The crystallographic structure of acetyl-Cys-Val-Ile-selenoMet-COOH and alpha-hydroxyfarnesylphosphonic acid (alpha HFP) complexed with rat farnesyl protein transferase (FPT) (space group P6(1), a = b = 174.13 Angstrom, c = 69.71 Angstrom, alpha = beta = 90 degrees, gamma = 120 degrees, R-factor = 21.8%, R-free = 29.2%, 2.5 Angstrom resolution) is reported. In the ternary complex, the bound substrates are within van der Waals contact of each other and the FPT enzyme, alpha HFP binds in an extended conformation in the active-site cavity where positively charged side chains and solvent molecules interact with the phosphate moiety and aromatic side chains pack adjacent to the isoprenoid chain.

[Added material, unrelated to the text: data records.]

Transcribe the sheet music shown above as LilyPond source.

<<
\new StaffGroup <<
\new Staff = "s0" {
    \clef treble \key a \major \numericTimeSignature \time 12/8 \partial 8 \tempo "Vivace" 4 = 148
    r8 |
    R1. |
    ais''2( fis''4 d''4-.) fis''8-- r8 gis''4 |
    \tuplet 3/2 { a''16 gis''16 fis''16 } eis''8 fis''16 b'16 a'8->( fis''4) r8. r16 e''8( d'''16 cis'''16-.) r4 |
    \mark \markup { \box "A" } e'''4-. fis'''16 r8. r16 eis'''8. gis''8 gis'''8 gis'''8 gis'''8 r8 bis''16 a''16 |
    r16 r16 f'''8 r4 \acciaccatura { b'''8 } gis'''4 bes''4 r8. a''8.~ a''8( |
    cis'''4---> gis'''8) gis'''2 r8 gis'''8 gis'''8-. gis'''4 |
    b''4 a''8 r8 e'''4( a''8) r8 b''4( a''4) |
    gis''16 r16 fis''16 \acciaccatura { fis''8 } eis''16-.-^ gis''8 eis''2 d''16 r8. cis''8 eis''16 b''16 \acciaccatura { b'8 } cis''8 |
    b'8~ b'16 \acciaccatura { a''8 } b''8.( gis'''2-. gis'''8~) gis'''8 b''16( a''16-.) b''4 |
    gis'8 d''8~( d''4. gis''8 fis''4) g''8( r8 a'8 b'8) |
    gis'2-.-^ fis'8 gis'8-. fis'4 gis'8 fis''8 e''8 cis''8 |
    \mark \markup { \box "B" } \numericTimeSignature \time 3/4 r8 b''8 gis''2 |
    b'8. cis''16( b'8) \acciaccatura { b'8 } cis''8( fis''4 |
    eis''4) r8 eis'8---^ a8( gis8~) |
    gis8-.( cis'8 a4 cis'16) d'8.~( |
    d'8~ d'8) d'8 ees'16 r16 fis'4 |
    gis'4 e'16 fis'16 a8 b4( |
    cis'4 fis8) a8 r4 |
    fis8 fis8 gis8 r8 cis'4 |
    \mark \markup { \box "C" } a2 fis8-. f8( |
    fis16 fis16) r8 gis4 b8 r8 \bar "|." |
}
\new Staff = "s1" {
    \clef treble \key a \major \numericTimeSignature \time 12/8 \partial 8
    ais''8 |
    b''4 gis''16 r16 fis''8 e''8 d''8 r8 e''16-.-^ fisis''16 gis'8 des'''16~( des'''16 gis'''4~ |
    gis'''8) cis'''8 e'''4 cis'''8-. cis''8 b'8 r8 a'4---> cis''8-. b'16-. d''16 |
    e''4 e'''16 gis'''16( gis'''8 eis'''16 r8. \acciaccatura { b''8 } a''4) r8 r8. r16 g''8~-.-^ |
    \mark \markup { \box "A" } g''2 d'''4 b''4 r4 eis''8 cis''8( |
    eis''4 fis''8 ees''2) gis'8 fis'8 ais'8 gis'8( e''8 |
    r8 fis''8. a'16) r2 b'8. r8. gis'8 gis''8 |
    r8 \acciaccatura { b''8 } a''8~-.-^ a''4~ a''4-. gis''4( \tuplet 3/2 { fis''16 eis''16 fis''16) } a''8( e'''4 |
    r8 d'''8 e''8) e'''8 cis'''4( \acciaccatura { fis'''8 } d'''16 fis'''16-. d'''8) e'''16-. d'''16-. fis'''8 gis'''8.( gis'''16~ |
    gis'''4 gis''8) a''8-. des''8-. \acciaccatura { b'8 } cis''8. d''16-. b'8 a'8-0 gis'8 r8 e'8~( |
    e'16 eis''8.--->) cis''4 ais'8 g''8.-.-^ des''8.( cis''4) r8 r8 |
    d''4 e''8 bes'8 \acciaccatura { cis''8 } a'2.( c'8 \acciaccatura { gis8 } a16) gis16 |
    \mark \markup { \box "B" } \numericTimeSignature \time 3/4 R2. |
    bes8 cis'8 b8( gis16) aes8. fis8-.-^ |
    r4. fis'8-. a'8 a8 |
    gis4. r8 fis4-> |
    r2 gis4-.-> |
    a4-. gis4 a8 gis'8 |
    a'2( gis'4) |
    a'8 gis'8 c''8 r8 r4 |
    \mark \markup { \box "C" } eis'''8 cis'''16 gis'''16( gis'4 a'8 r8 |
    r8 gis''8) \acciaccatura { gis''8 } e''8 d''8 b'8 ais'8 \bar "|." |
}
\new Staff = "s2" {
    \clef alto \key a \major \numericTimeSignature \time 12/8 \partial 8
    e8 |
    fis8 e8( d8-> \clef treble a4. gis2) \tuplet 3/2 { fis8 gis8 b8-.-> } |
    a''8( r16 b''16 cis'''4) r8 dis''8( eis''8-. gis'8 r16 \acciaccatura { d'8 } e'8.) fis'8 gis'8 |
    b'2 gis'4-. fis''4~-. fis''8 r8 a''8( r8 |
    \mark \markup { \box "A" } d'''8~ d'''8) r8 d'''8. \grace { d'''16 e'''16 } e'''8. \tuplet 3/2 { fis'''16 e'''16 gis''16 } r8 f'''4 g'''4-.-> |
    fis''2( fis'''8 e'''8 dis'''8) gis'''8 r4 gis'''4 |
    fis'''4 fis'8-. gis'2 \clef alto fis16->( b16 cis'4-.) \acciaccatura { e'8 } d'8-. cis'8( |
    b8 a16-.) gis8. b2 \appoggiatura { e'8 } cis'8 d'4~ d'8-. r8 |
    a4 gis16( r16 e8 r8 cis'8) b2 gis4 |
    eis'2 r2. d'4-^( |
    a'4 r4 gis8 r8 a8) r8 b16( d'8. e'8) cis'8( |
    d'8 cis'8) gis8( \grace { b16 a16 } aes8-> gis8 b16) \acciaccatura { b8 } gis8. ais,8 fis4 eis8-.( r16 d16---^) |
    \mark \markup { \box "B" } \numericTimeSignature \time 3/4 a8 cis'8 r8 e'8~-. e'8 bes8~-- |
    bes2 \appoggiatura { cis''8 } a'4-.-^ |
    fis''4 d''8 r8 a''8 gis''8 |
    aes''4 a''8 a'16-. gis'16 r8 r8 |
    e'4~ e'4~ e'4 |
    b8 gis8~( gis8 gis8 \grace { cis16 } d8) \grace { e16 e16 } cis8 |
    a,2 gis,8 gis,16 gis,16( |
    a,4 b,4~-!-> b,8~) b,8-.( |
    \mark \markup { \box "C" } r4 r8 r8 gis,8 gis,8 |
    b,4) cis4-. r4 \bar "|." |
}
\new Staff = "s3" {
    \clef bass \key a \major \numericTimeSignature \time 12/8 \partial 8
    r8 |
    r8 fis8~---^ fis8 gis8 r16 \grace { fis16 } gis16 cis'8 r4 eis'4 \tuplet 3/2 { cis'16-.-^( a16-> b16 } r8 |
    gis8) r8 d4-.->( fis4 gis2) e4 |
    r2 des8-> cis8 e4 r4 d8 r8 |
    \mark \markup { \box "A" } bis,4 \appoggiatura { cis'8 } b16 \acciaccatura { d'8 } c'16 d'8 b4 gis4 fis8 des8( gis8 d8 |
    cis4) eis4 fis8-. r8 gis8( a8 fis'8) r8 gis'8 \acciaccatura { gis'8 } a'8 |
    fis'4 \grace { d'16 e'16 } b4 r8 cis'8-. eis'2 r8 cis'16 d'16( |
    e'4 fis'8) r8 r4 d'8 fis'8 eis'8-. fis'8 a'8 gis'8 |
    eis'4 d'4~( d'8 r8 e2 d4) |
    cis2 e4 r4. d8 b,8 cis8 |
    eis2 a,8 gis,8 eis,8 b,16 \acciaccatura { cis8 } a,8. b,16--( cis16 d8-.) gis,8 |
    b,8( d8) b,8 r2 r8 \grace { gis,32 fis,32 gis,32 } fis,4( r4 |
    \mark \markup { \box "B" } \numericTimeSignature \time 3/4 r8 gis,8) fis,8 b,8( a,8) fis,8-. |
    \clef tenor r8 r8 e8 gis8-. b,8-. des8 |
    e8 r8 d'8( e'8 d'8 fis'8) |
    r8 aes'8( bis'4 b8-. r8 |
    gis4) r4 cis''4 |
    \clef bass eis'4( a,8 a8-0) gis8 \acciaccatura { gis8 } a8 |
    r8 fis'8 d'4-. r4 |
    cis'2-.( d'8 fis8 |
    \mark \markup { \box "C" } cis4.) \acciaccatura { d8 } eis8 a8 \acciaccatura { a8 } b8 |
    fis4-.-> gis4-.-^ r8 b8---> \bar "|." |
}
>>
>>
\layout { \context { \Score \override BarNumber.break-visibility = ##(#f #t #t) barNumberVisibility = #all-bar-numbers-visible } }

The backbone of the bound CaaX peptide adopts an extended conformation, and the side chains interact with both FPT and alpha HFP. The cysteine sulfur of the bound peptide coordinates the active-site zinc. Overall, peptide binding: and recognition appear to be dominated by side-chain interactions. Comparison of the structures of the ternary complex and unliganded FPT [Park, H., Boduluri, S., Moomaw, J., Casey, P., and Beese, L. (1997) Science 275, 1800-1804] shows that major rearrangements of several active site side chains occur upon substrate binding.